14° Deux cent mille francs seront distribués en aumônes aux habitans de Brienne-le-Château, qui ont le plus souffert.

15° Les trois cent mille francs restant seront distribués aux officiers et soldats du bataillon de ma garde de l'île d'Elbe actuellement vivants, ou à leurs veuves et enfants, au prorata des appointements, et selon l'état qui sera arrêté par mes exécuteurs testamentaires. Les amputés ou blessés grièvement auront le double. L'état en sera arrêté par Larrey et Emmery.

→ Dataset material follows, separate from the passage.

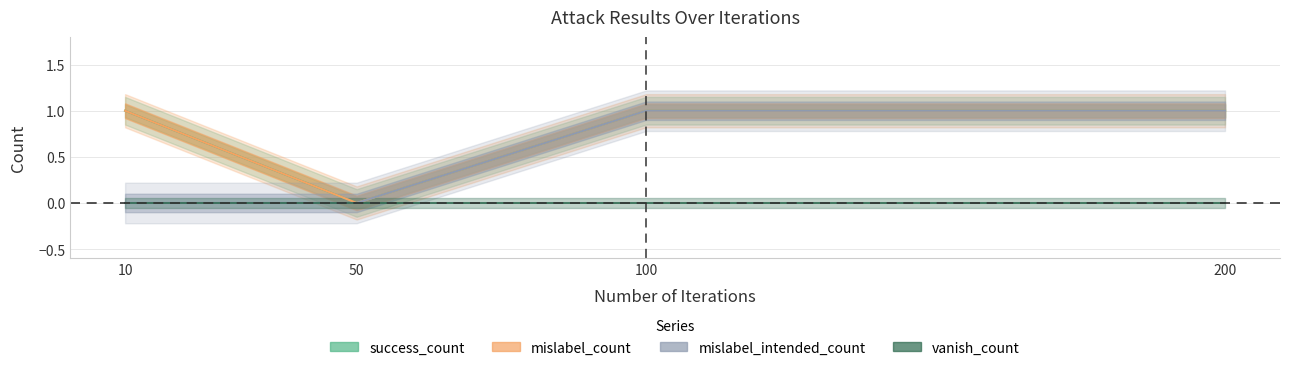

Where is success_count nearest to the value 0?

50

Ce Codicille est écrit tout de ma propre main, signé et scellé de mes armes.

NAPOLÉON.

 

Au dos était écrit : Ceci est mon Codicille ou acte de ma dernière volonté, dont je recommande l'exécution à ma très-chère épouse l'impératrice Marie Louise.

Signé, NAPOLÉON.

(Certifié par les témoins ci-après) :

MONTHOLON, BERTRAND, MARCHAND, VIGNALI,

Pièce de soie verte.

 

Sixième Codicille.

Monsieur Lafitte, je vous ai remis en 1815, au moment de mon départ de Paris, une somme de près de six millions, dont vous m'avez donné un double reçu ; j'ai annulé un des reçus, et je charge le comte de Montholon de vous présenter l'autre reçu, pour que vous ayez à lui remettre, après ma mort, ladite somme, avec les intérêts, à raison de cinq pour cent, à dater du 1er juillet 1815, en défalquant les paiements dont vous avez été chargé en vertu d'ordres de moi.

Je désire que la liquidation de votre compte soit arrêtée d'accord entre vous, le comte Montholon, le comte Bertrand, et le sieur Marchand ; et, cette liquidation réglée, je vous donne, par la présente, décharge entière et absolue de ladite somme.

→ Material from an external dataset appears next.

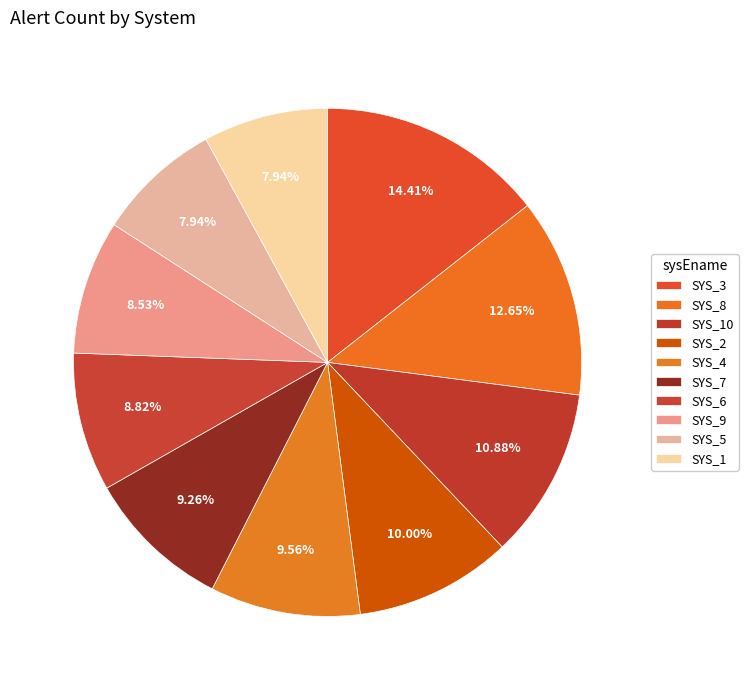

How many slices are in this pie chart?

10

Je vous ai également remis une boîte contenant mon médaillier ; je vous prie de la remettre au comte de Montholon.

Cette lettre n'étant à autre fin, je prie Dieu, monsieur Lafitte, qu'il vous ait en sa sainte et digne garde.

NAPOLÉON.

Longwood, île Sainte Hélène, ce 25 avril 1821.

 

Septième Codicille.

Monsieur le baron de la Bouillerie, trésorier de mon domaine privé, je vous prie d'en remettre le compte et le montant, après ma mort, au comte de Montholon, que j'ai chargé de l'exécution de mon testament.

Cette lettre n'étant à autre fin, je prie Dieu, monsieur le baron de La Bouillerie, qu'il vous ait en sa sainte et digne garde.

Signé, NAPOLÉON.

Longwood, île Sainte Hélène, ce 25 avril 1821.

 

FIN DU SECOND ET DERNIER VOLUME

 

 

 



[1] Ces trois dernières pièces de linge de toilette sont renfermées dans la petite boîte n° III.

[2] C'est par erreur que ce sabre est porté sur l'état A. Celui-là est le sabre que l'empereur portait à Aboukir, et qui est entre les mains de M. le comte Bertrand.